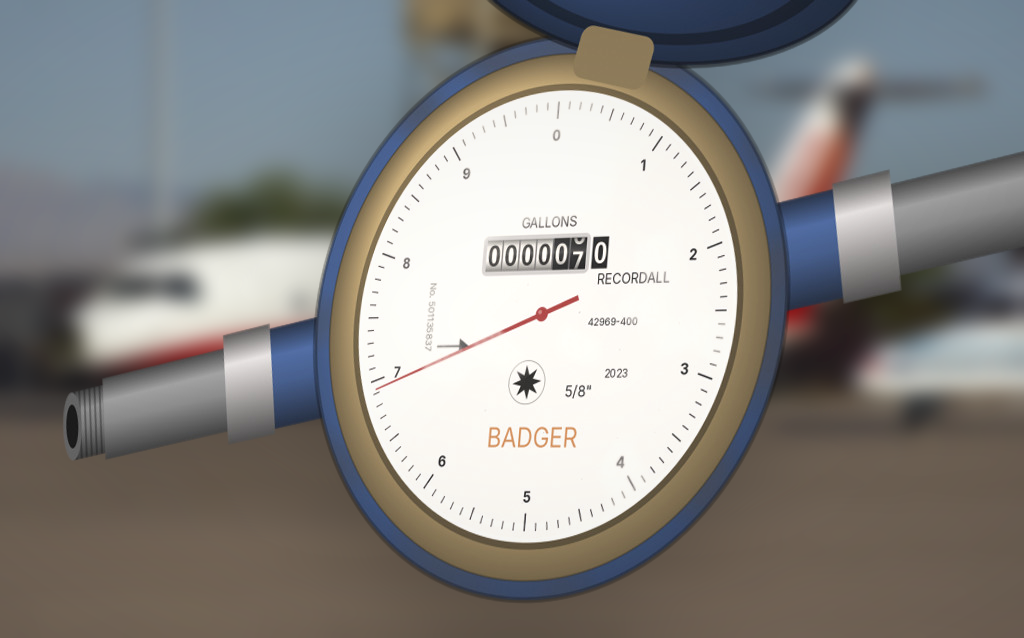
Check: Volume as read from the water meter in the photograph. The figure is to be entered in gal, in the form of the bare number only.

==

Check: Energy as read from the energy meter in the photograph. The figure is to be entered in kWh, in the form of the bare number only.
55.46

---

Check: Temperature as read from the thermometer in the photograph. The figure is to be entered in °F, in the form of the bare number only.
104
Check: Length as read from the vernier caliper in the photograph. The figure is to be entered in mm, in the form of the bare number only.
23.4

- [WHAT IS BEING ASKED]: Pick out each line in the rows above that contains the word "number", treating uppercase and lowercase as different.

- [RESPONSE]:
Check: Volume as read from the water meter in the photograph. The figure is to be entered in gal, in the form of the bare number only.
Check: Energy as read from the energy meter in the photograph. The figure is to be entered in kWh, in the form of the bare number only.
Check: Temperature as read from the thermometer in the photograph. The figure is to be entered in °F, in the form of the bare number only.
Check: Length as read from the vernier caliper in the photograph. The figure is to be entered in mm, in the form of the bare number only.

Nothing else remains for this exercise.